12 days in Kenya this spring with World Vision
As a volunteer for World Vision, a humanitarian aid, development and advocacy organization, Holly Metzger, a 2005 Bluffton University graduate, is living out the values instilled during her Bluffton education.
“The discussions we had in classes here, the cross-cultural experience and the whole Bluffton package just really encouraged my passion and drive to be part of something bigger,” said Metzger, now an enrollment counselor at Bluffton University.
Metzger started volunteering as a Word Vision child ambassador about eight years ago. Her role is to connect vulnerable children from around the world to local sponsors.

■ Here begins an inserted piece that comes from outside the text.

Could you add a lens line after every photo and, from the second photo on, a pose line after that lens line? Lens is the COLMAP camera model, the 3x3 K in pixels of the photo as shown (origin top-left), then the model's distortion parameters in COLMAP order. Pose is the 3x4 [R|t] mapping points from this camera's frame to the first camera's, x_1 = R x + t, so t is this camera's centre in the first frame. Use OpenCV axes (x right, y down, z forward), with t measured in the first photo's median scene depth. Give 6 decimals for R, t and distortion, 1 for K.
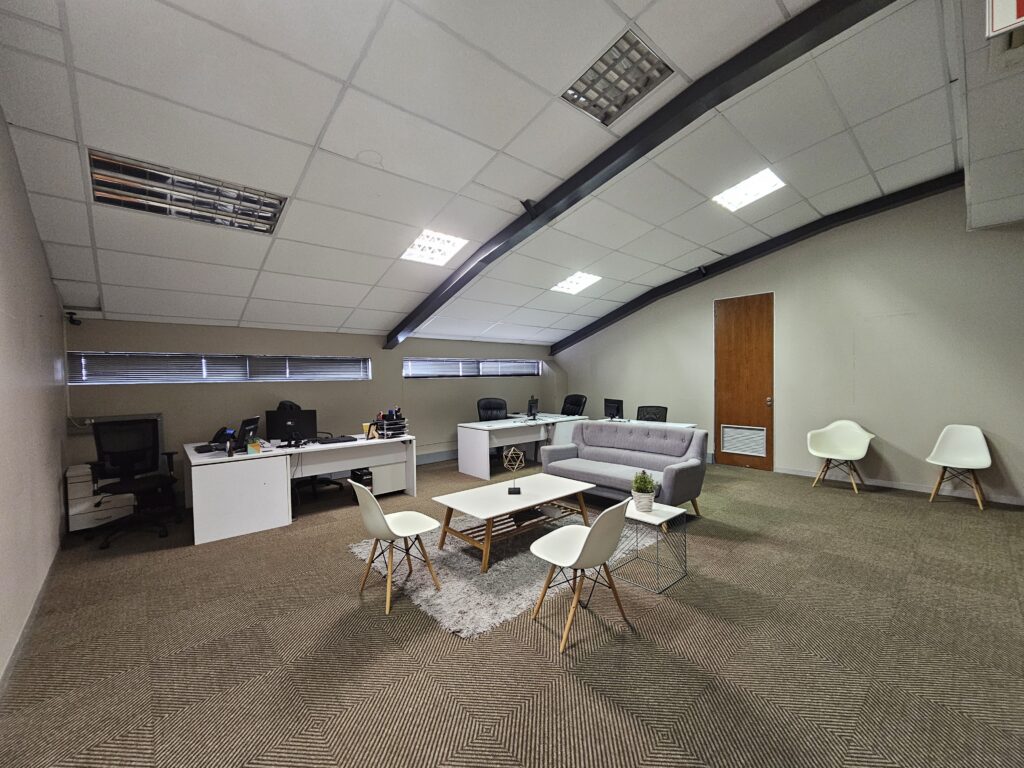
lens RADIAL K [[421.4, 0, 512.7], [0, 421.4, 386.6], [0, 0, 1]] dist [-0.002857, -0.000440]
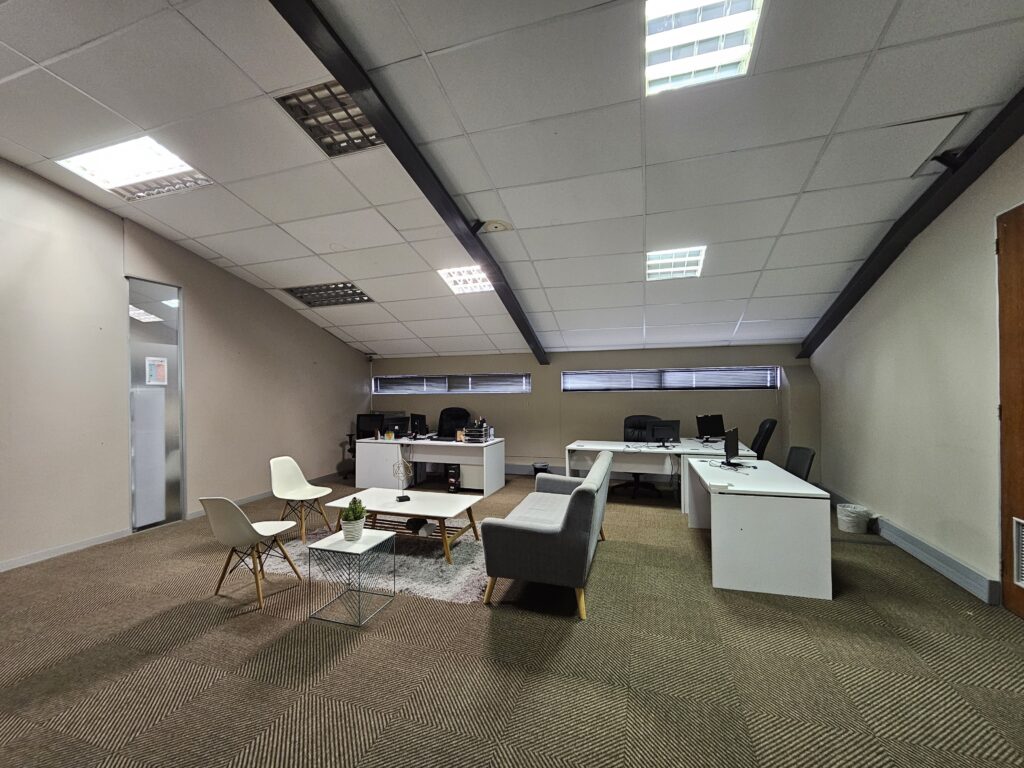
lens RADIAL K [[421.4, 0, 514.8], [0, 421.4, 381.5], [0, 0, 1]] dist [-0.002857, -0.000440]
pose [[0.508424, -0.007566, -0.861074, 0.635428], [-0.017230, 0.999672, -0.018957, -0.024617], [0.860934, 0.024474, 0.508127, 0.399372]]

In the last two years, she has also traveled internationally to experience the transformative work being done. Last year, Metzger spent 10 days in Bangladesh learning about World Vision’s child protection programs which are focused on child labor, early marriage and human trafficking. This spring, she spent 12 days in Kenya learning about the need for clean water resources.

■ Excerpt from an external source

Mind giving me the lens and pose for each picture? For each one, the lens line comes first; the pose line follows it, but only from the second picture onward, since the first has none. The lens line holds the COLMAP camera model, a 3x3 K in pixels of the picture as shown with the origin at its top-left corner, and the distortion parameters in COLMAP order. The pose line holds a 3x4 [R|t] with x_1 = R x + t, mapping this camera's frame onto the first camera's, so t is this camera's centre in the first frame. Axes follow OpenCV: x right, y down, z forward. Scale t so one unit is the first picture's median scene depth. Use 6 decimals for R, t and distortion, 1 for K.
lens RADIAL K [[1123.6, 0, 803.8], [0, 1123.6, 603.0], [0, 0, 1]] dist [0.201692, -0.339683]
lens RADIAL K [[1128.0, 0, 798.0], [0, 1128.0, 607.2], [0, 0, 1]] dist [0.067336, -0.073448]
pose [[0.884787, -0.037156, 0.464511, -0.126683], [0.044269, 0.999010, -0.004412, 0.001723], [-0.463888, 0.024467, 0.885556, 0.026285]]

Kids in the Kenyan communities she visited walk up to nine miles each day for water, which is also routinely contaminated and dangerous to access.

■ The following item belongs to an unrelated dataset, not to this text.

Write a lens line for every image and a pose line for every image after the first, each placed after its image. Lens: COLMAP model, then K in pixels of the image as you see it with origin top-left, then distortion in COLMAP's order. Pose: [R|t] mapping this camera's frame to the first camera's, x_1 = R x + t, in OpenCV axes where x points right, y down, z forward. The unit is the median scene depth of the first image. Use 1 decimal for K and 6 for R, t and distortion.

“We saw how if you can provide someone with clean water, there’s so much more that comes from that,” said Metzger. “Kids can go to school because they’re not spending the day walking to get water so education becomes possible. If you can educate a child, it totally changes their opportunities in life. Children no longer need to be married at a young age, and it breaks the cycle of poverty.”
Metzger says World Vision staff stay with a community for an average of 15 years, helping the village develop access to water, education and medicine.
“It’s something the community takes ownership of, World Vision just facilitates the work,” explained Metzger. “It’s about empowering people and the whole approach is really sustainable.”
During these experiences, Metzger was able to meet two of the five children her family personally sponsors. In Kenya, she met Nathan and his mother Evelyn, a single mother of eight.
“I wasn’t sure how the interaction would go. I didn’t speak the language,” explained Metzger. “But she told me, ‘I can’t tell you the joy that filled my soul when I heard that another mother across the world found value in my son.’ How do you respond to that? I froze and cried.”
Metzger’s passion for international development took root when she was a Bluffton Spanish major with minors in TESOL and missions. She spent a semester in Honduras and graduated from Bluffton with “a bigger worldview and a stronger passion for appreciating diversity and understanding differences.”
While in Honduras, she worked with missionaries and saw how they built relationships within the community. The importance of relationships is a common thread she has taken from that experience, to volunteerism at World Vision to her work at Bluffton.”
“What I learned was no matter how different somebody is from us, no matter how far away somebody lives from us, their life matters and is valuable to us,” said Metzger.